The theme “For all and against none, INCLUDING NATURE” permeates every aspect of the sustainable supplementary economy. It looms large as individuals order the goods and services of their choice, as communities decide how to develop using approaches that are in harmony with Nature; and as business and industry decide which goods and services to focus on.
As people operate increasingly within the sustainable supplementary economy, we are likely to see more clearly how Nature determines to which degree human beings can live and thrive, and the yearning to live in harmony with Nature will increase. This is likely to bolster the force of public opinion against pollution. Unsustainable land use, fishing and other practices are likely to decrease while the protection of terrestrial systems, marine and coastal areas are likely to increase. Those in governments at all levels are likely to become increasingly strong advocates of strict implementation of environmental law, the longer the Plan is in action and the more deeply people everywhere understand what is and what is not sustainable.

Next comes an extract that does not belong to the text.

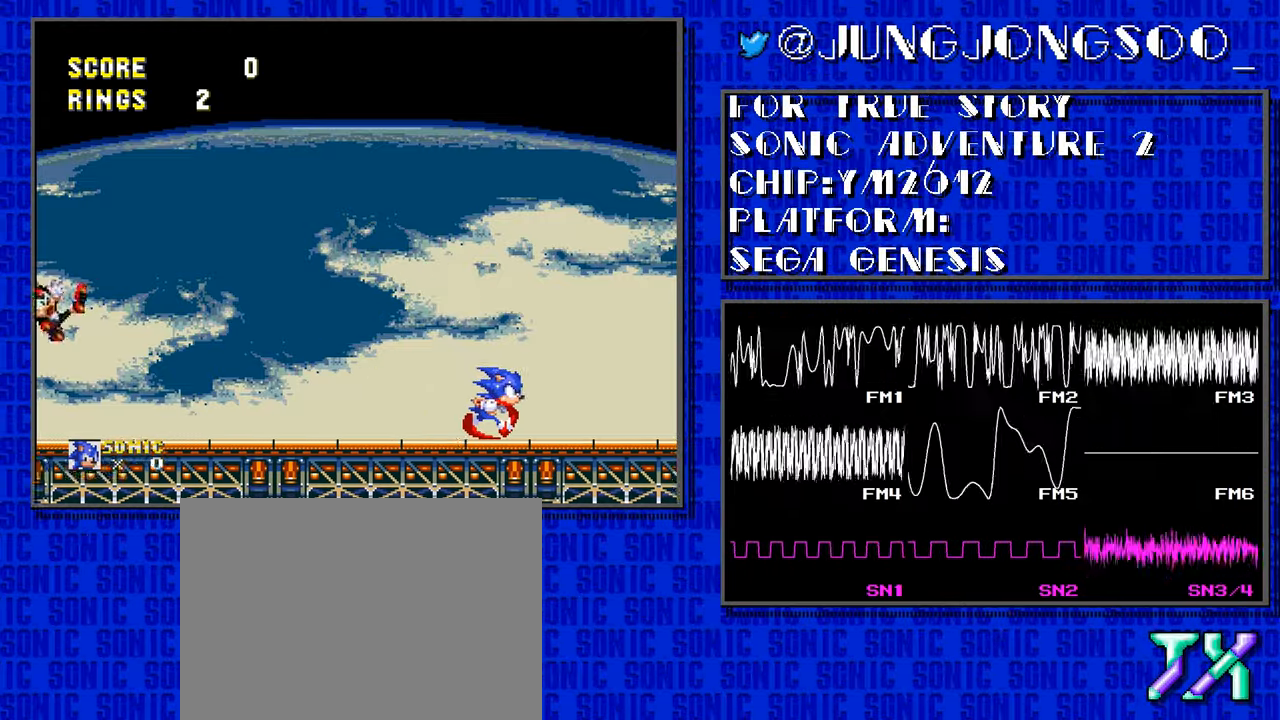
{"buttons": ["DPAD_RIGHT"], "events": []}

The increasing focus on sustainability will increase the understanding and the will to protect and restore inland freshwater systems, provide opportunities and increase motivations for individuals to enter the fields of environmental conservation, and the regeneration and combating of desertification. The fact that people’s basic needs will increasingly be met via the SIFA Plan will decrease people’s desire to overstep the law by abusing Nature and trading endangered species, thus improving protection of wildlife, combating poaching and trafficking and the purchase of protected species.
Nature will have an opportunity, where still possible, to recuperate. This will have a positive effect on both the oceans and seas, as well as terrestrial ecosystems.